Together with their colleague and friend, Bayard Rustin, they became
strong advocates for peace and civil rights issues for a number of
years. Their grantmaking was a logical extension of that work. They
also were committed passionately to the quality of life in New York
City where they lived and made grants to performing arts institutions
and to groups working to protect the city’s environment. Their interest
in the environment led them to support programs reaching beyond the
city to include state, national and global issues as well.

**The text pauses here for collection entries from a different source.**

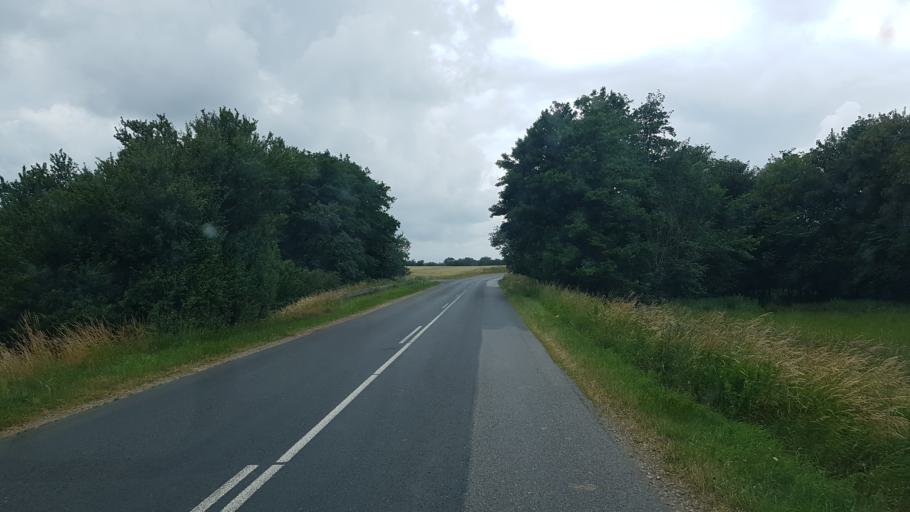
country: DK
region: South Denmark
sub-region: Kolding Kommune
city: Vamdrup
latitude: 55.4319
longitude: 9.2428
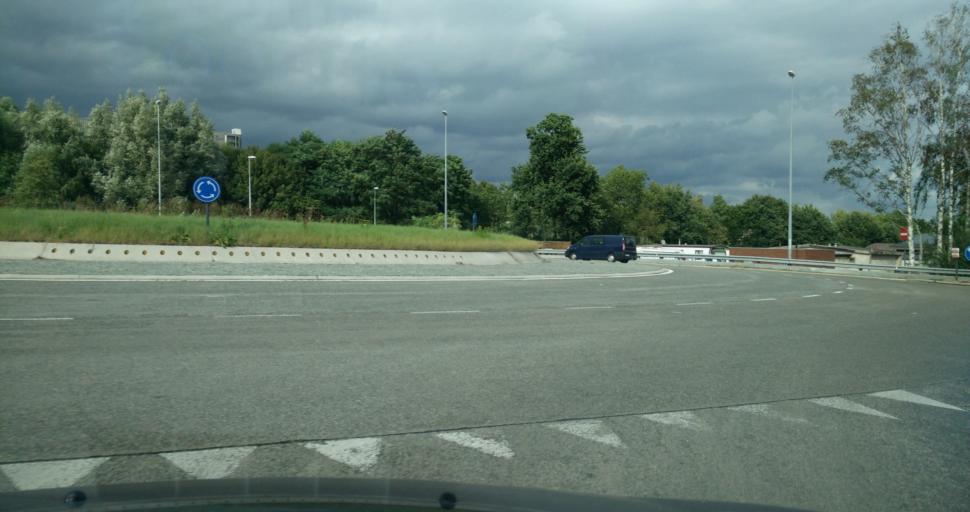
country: BE
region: Flanders
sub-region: Provincie Oost-Vlaanderen
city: Ledeberg
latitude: 51.0233
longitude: 3.7318
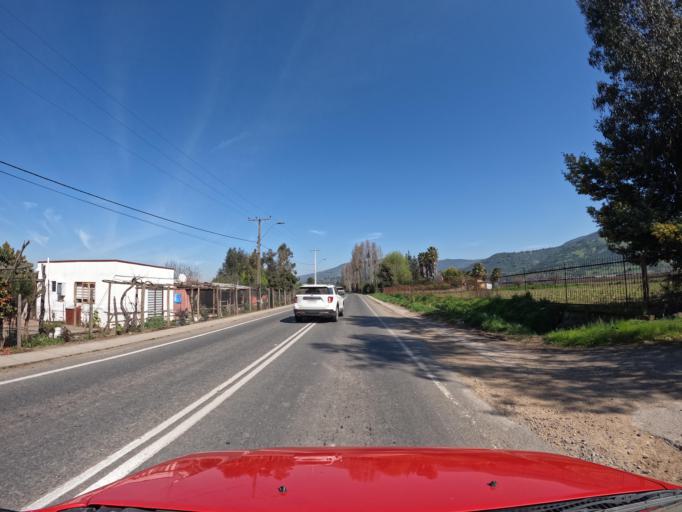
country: CL
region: Maule
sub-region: Provincia de Curico
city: Rauco
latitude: -34.9797
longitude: -71.4033
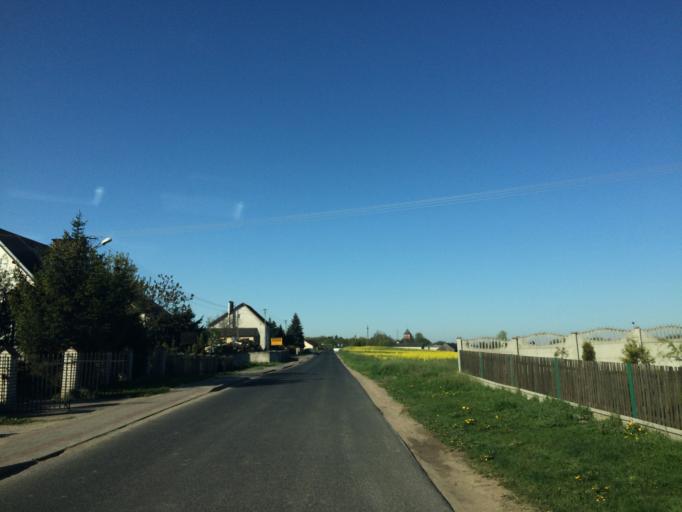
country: PL
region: Warmian-Masurian Voivodeship
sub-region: Powiat ilawski
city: Lubawa
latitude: 53.4168
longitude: 19.7682
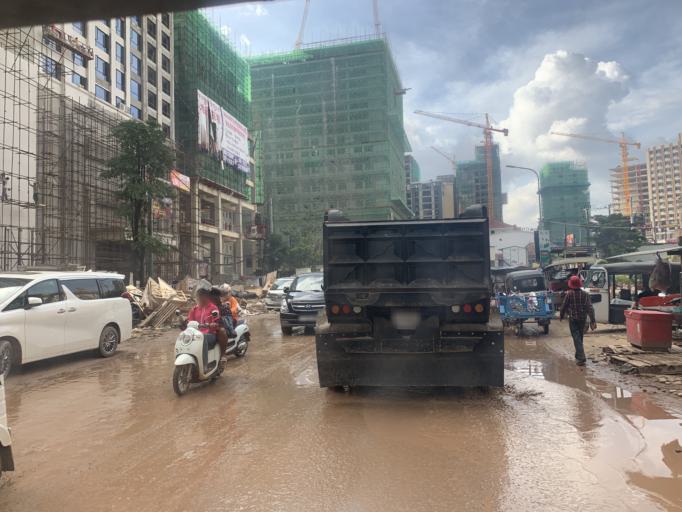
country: KH
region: Preah Sihanouk
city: Sihanoukville
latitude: 10.6085
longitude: 103.5243
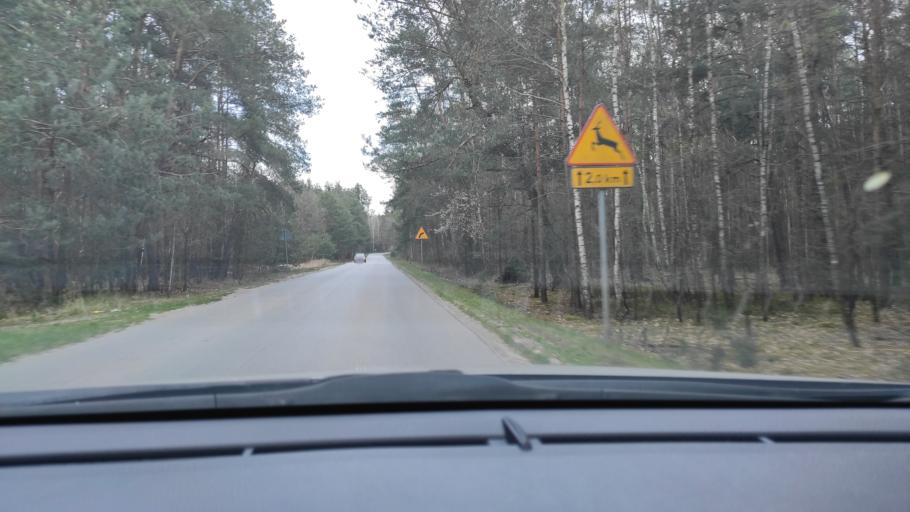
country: PL
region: Masovian Voivodeship
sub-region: Powiat radomski
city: Pionki
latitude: 51.5493
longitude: 21.3707
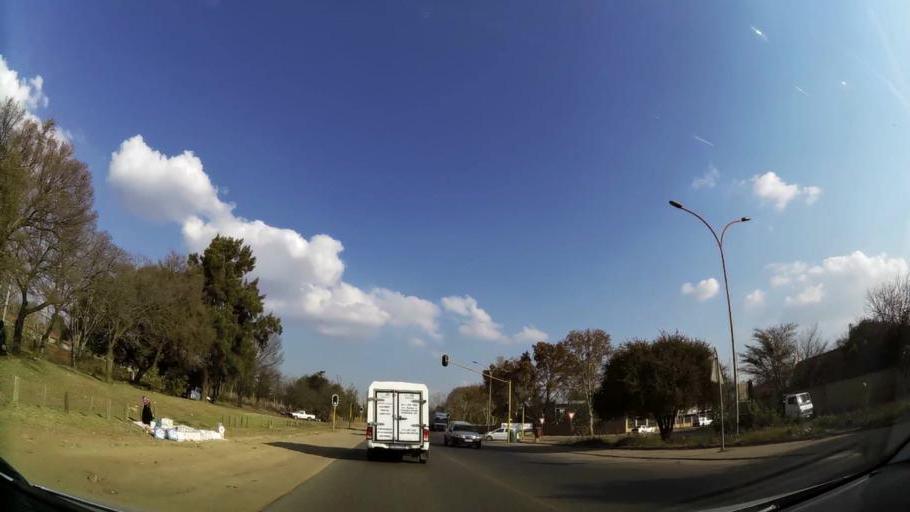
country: ZA
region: Gauteng
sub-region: Ekurhuleni Metropolitan Municipality
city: Tembisa
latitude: -25.9521
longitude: 28.2328
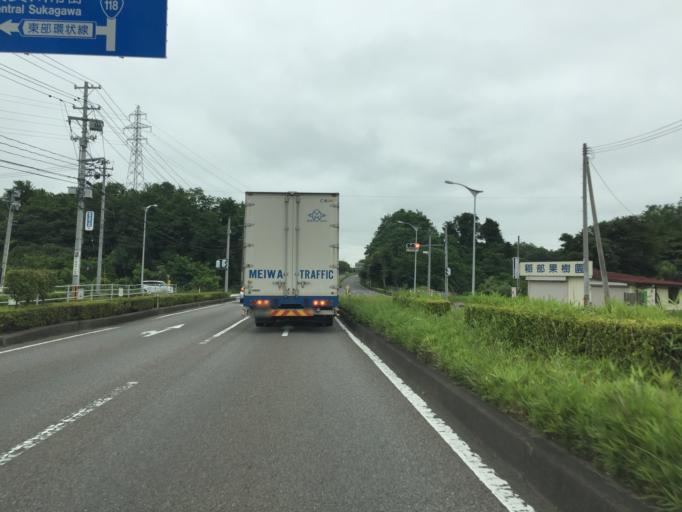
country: JP
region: Fukushima
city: Sukagawa
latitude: 37.2726
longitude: 140.3695
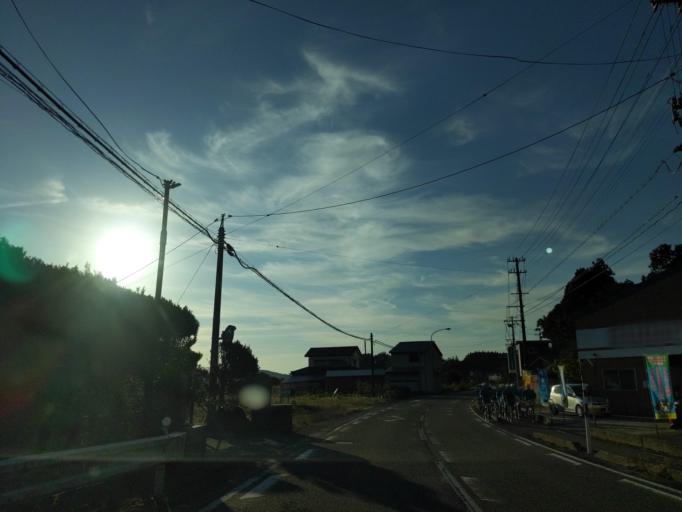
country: JP
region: Niigata
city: Nagaoka
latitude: 37.5785
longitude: 138.7668
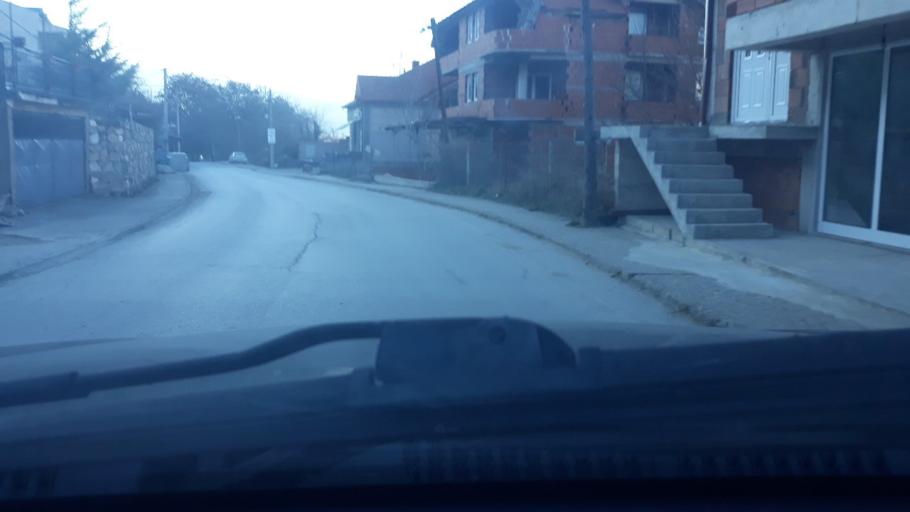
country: MK
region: Strumica
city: Strumica
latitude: 41.4384
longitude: 22.6289
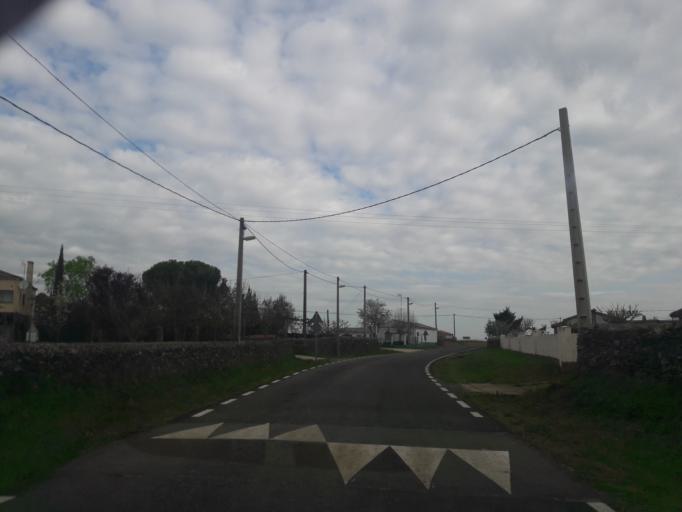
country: ES
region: Castille and Leon
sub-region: Provincia de Salamanca
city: Pastores
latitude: 40.5007
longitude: -6.5311
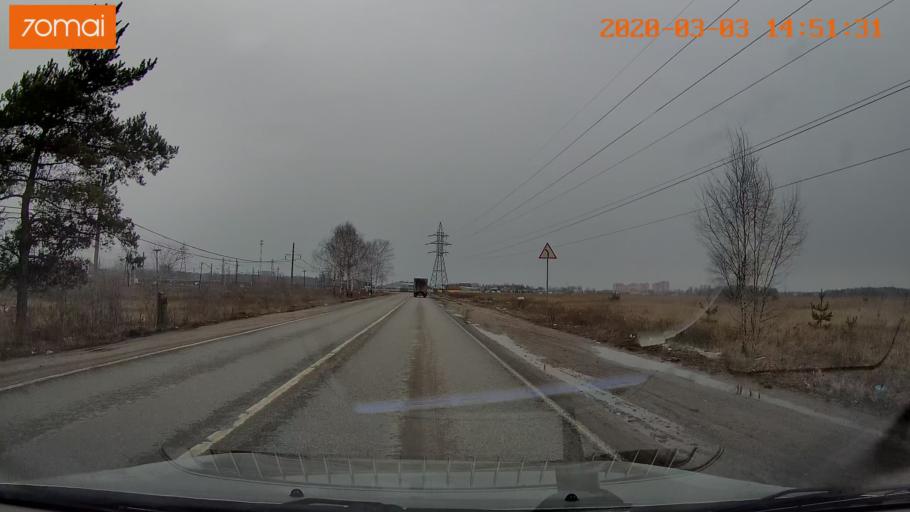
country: RU
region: Moskovskaya
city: Malakhovka
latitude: 55.6662
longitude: 38.0275
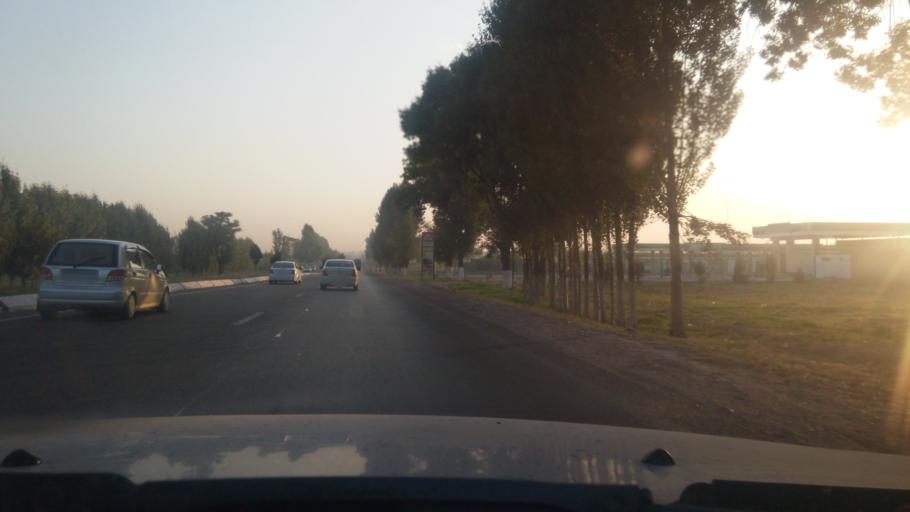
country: UZ
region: Toshkent
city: Urtaowul
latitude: 41.1797
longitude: 69.0782
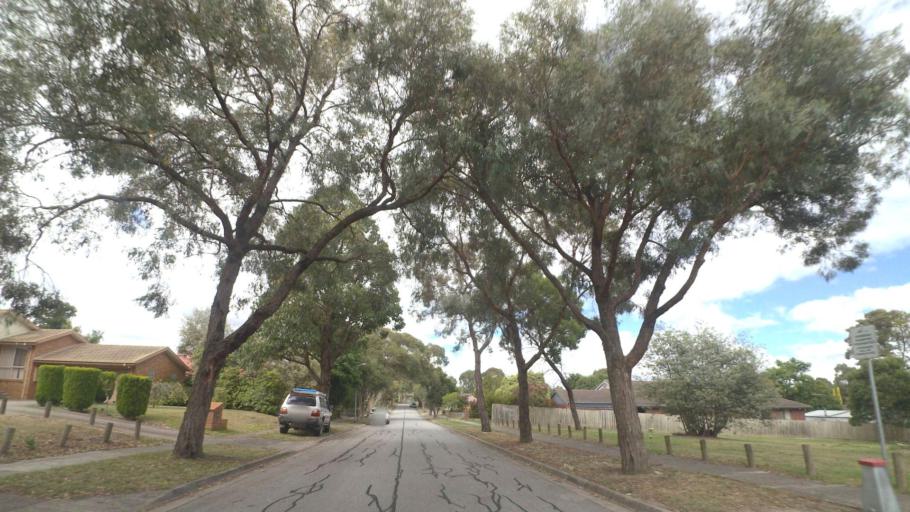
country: AU
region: Victoria
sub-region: Maroondah
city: Bayswater North
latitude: -37.8305
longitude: 145.3070
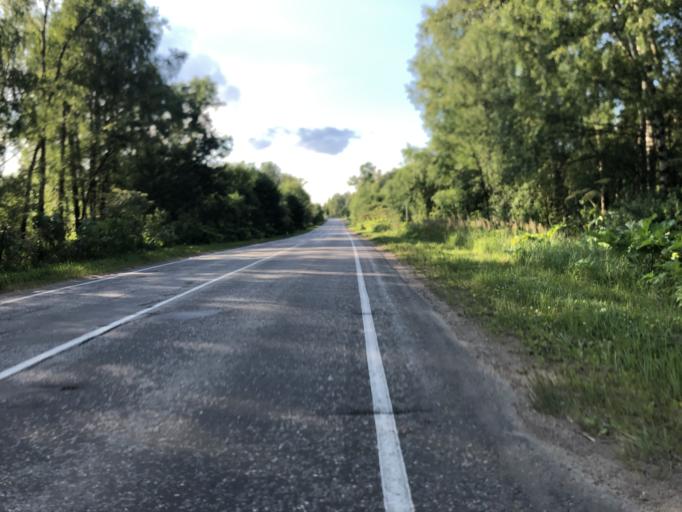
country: RU
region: Tverskaya
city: Rzhev
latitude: 56.2702
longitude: 34.2477
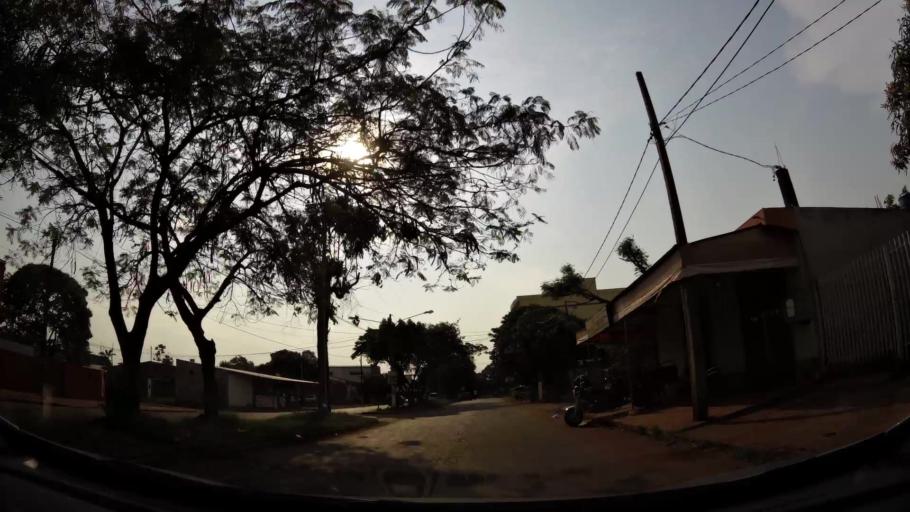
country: PY
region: Alto Parana
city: Ciudad del Este
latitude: -25.4853
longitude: -54.6622
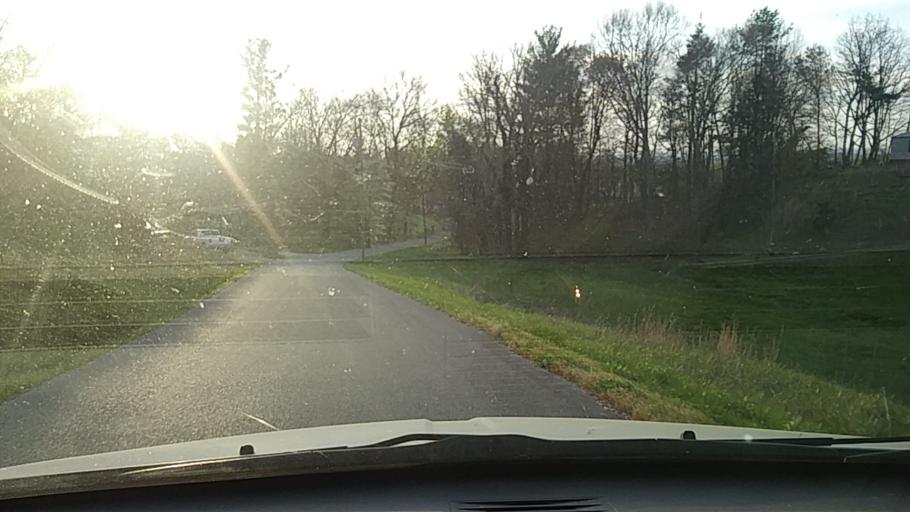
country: US
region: Tennessee
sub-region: Greene County
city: Tusculum
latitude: 36.0945
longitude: -82.7043
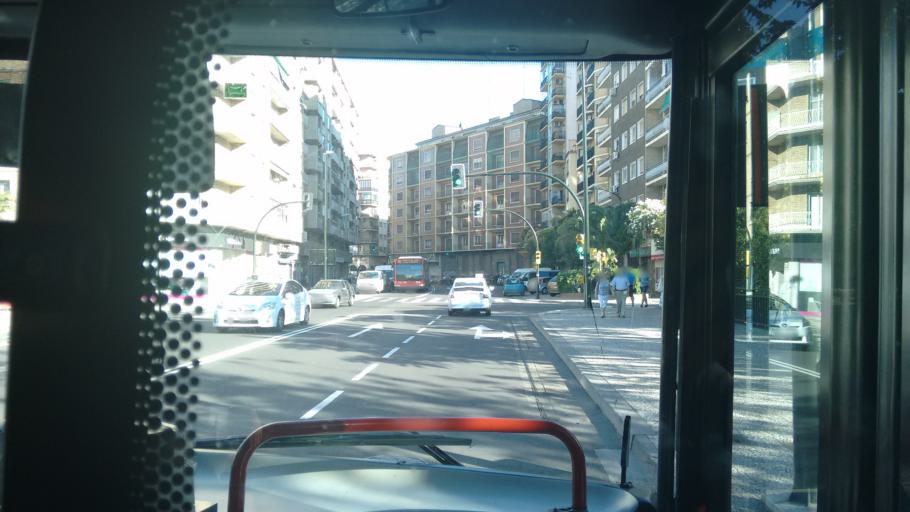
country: ES
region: Aragon
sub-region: Provincia de Zaragoza
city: Zaragoza
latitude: 41.6488
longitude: -0.8759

Initially, family members provided the Foundation with funds on a
yearly basis. However, when Joyce Mertz Gilmore died in January 1974,
her will provided for an endowment to the Foundation. Robert Gilmore
soon changed the Foundation’s name to the Joyce Mertz-Gilmore
Foundation in her honor and memory. Robert Gilmore died some years
later in 1988 after a long struggle with Alzheimer's Disease, but not
before he set the Foundation on a new course by expanding the Board
beyond the family. His heirs donated a generous portion of his estate
to the Foundation.
In 2002, the Board of Directors changed the name of the Foundation to
the Mertz Gilmore Foundation to honor the memory of Robert, as he had
previously done with Joyce.
While always open to new ideas and changing needs, the Foundation has
remained true to the values and interests of the founders and their
views about how a foundation should function. The Board continues to
believe, as did the founders, that the Foundation’s primary task is to
find effective organizations working within its program interests and
to provide them with the necessary funds to carry out their work.